__Entries provided__.
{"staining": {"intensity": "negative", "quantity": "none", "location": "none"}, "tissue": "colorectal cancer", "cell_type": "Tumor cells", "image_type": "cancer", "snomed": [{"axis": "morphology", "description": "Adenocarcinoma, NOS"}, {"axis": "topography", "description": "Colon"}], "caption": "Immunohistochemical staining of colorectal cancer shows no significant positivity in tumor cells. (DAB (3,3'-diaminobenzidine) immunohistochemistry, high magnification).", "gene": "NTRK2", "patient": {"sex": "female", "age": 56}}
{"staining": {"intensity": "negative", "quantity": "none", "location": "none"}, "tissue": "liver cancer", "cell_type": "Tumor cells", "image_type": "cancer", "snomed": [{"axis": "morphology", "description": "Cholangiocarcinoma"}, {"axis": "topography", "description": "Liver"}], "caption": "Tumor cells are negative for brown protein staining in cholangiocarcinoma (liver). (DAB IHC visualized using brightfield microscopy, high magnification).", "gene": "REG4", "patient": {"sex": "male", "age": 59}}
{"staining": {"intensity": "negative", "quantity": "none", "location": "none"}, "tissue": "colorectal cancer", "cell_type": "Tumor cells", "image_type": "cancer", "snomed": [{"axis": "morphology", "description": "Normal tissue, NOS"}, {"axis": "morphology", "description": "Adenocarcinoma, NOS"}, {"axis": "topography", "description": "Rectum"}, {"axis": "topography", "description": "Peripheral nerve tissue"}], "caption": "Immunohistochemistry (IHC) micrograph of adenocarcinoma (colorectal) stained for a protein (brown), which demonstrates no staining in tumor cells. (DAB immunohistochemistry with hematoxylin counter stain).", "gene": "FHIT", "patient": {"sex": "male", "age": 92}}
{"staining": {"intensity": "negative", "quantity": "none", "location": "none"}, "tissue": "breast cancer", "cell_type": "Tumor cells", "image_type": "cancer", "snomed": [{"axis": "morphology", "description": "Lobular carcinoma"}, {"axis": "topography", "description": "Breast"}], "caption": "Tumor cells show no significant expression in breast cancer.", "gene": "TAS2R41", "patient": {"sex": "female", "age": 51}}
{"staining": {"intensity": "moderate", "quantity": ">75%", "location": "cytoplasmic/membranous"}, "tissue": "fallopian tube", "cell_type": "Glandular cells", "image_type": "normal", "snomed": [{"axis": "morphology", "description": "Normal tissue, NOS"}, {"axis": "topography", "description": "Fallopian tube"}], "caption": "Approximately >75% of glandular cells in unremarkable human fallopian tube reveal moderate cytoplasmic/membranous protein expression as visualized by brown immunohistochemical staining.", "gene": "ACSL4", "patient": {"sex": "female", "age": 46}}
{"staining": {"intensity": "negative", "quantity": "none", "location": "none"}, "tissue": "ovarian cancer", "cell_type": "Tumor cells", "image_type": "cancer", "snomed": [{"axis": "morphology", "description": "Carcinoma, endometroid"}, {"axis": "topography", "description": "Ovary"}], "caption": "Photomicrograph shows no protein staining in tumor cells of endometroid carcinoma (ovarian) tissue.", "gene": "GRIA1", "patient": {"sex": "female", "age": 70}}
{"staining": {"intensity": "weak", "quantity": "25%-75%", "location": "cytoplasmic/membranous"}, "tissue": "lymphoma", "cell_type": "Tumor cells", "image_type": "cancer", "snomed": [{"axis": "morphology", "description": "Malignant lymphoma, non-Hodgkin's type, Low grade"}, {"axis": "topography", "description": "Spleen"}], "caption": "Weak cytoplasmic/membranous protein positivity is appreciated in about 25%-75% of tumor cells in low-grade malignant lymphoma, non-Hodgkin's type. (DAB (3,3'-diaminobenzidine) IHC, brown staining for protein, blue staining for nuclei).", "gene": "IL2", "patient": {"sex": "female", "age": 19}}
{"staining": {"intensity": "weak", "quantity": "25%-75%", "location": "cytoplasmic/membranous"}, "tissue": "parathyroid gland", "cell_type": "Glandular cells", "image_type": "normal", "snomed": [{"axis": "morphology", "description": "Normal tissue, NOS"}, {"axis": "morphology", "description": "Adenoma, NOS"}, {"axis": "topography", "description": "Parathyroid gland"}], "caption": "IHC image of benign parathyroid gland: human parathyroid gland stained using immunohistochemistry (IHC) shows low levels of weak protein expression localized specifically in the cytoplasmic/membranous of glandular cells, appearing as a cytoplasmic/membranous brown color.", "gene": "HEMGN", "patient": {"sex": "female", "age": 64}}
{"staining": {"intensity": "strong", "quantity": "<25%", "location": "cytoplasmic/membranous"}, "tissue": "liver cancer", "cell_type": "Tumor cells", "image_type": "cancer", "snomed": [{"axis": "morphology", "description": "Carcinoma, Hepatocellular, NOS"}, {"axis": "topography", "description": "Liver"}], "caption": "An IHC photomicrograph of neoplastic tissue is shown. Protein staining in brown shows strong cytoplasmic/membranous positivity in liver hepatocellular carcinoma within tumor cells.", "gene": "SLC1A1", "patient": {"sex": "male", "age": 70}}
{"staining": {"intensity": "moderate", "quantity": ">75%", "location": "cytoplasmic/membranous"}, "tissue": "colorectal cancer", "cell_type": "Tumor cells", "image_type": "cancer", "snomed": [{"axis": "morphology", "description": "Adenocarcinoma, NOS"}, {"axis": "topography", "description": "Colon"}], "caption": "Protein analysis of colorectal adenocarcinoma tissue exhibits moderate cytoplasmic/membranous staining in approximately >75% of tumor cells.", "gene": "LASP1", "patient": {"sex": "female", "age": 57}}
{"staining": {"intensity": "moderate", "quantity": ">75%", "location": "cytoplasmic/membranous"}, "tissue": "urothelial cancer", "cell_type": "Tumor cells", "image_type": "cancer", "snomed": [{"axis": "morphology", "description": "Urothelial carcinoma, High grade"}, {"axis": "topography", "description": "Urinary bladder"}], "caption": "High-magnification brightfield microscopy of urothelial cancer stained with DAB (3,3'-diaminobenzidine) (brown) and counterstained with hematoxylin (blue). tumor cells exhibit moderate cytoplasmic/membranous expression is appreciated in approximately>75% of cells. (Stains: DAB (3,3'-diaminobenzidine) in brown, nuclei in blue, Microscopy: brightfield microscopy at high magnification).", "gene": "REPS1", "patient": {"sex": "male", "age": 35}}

__Assignment__. Please count, in the material above, the lines that hold the word "liver", and report only the total.

__Response for this exercise__. 2